To flesh out the exhibit, Boyd has put together a presentation showcasing some influential women in Grant County, which she’ll offer Friday. The presentation includes Roxie Thorson, Soap Lake’s “queen of the salt mine,” and Maggie Waltho, the fearsome Irish-born mayor of Soap Lake in the 1940s who championed the rights of nude bathers and once stripped the town marshal of his gun and badge.

“A woman can take care of this one-horse town,” Waltho is quoted as saying at the time. “I’ll be the marshal until a better one comes along.”

Also showcased is Bertha Eccles, who was postmaster in Moses Lake (then Neppel) when the Moses Lake Inn burned down next to the post office in 1938.

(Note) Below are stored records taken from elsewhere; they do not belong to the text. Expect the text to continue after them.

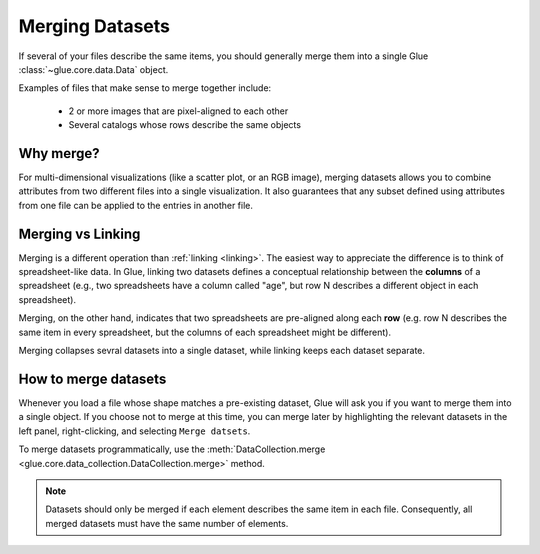 .. _merging:

Merging Datasets
================

If several of your files describe the same items, you should
generally merge them into a single Glue :class:`~glue.core.data.Data` object.

Examples of files that make sense to merge together include:

 - 2 or more images that are pixel-aligned to each other
 - Several catalogs whose rows describe the same objects

Why merge?
----------

For multi-dimensional visualizations (like a scatter plot, or an RGB image),
merging datasets allows you to combine attributes from two different files
into a single visualization. It also guarantees that any subset defined
using attributes from one file can be applied to the entries in another file.

Merging vs Linking
------------------

Merging is a different operation than :ref:`linking <linking>`. The easiest
way to appreciate the difference is to think of spreadsheet-like data.
In Glue, linking two datasets defines a conceptual relationship between
the **columns** of a spreadsheet (e.g., two spreadsheets have a column
called "age", but row N describes a different object in each spreadsheet).

Merging, on the other hand, indicates that two spreadsheets are
pre-aligned along each **row** (e.g. row N describes the same item in every spreadsheet, but the columns of each spreadsheet might be different).

Merging collapses sevral datasets into a single dataset, while
linking keeps each dataset separate.

How to merge datasets
---------------------

Whenever you load a file whose shape matches a pre-existing dataset,
Glue will ask you if you want to merge them into a single object.
If you choose not to merge at this time, you can merge later
by highlighting the relevant datasets in the left panel, right-clicking,
and selecting ``Merge datsets``.

To merge datasets programmatically, use the :meth:`DataCollection.merge <glue.core.data_collection.DataCollection.merge>` method.

.. note::

    Datasets should only be merged if each element describes the same item
    in each file. Consequently, all merged datasets must have the same
    number of elements.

“When the hotel started to burn, she ran into where the mail was, she pulled out all the mail, all the packages, … all the equipment,” Boyd said. “She organized the men who were watching the fire to go in there and pull everything out. Within an hour she had the post office back up in a neighboring building, doing business.”

The presentation will also discuss the women’s clubs that built many of the things we take for granted in Moses Lake, Boyd said. The Moses Lake Woman’s Club founded the Moses Lake library in 1938 and ran it until the city took over in 1955, and the Nisei Women’s Club sold aprons and held an annual sukiyaki dinner for many years to raise money for Samaritan Hospital.

The display called “Trading Aprons for Time Cards” looks at women moving en masse out of the home and into workplaces. 

“I'm thrilled to bring some of these stories up,” Boyd said. “They give you a window into what's going on in our country. We see a lot of women in the workforce in the mid-(20th) century here when we became a boomtown because there were so many jobs available. You're seeing that postwar women-in-the-workforce trend, right here in real time. There's women working at Bell Telephone, there's women working at the base, there's women working everywhere: factories, data processing, they're working in the fields. They're doing all the things to help our town grow and thrive.”

The opening reception for "Ahead of the Curve" will take place at 4 p.m. at the Moses Lake Museum & Art Center, 401 S. Balsam St. Dollie Boyd’s presentation begins at 6 p.m. in the Civic Center auditorium in the same building. An earlier version of this story misstated the time. The exhibit runs through March 1. 

Joel Martin may be reached at jmartin@columbiabasinherald.com.


    The “Ahead of the Curve” exhibit highlights Washington women who have broken ground – and barriers – in a variety of fields, like broadcast journalism.
 
 
    Maggie Waltho, mayor of Soap Lake from 1946 to 1950, is one of the local women showcased along with the “Ahead of the Curve” at Moses Lake Museum & Art Center. She refused to go armed after she fired the town marshal and took over his job, saying “Irish don’t carry guns. If necessary, I’ll use a shillelagh.”
 
 
    The Nisei Women’s Club of Moses Lake raised money for Samaritan Hospital through an annual sukiyaki dinner. Women’s organizations established and supported many of the amenities we take for granted today.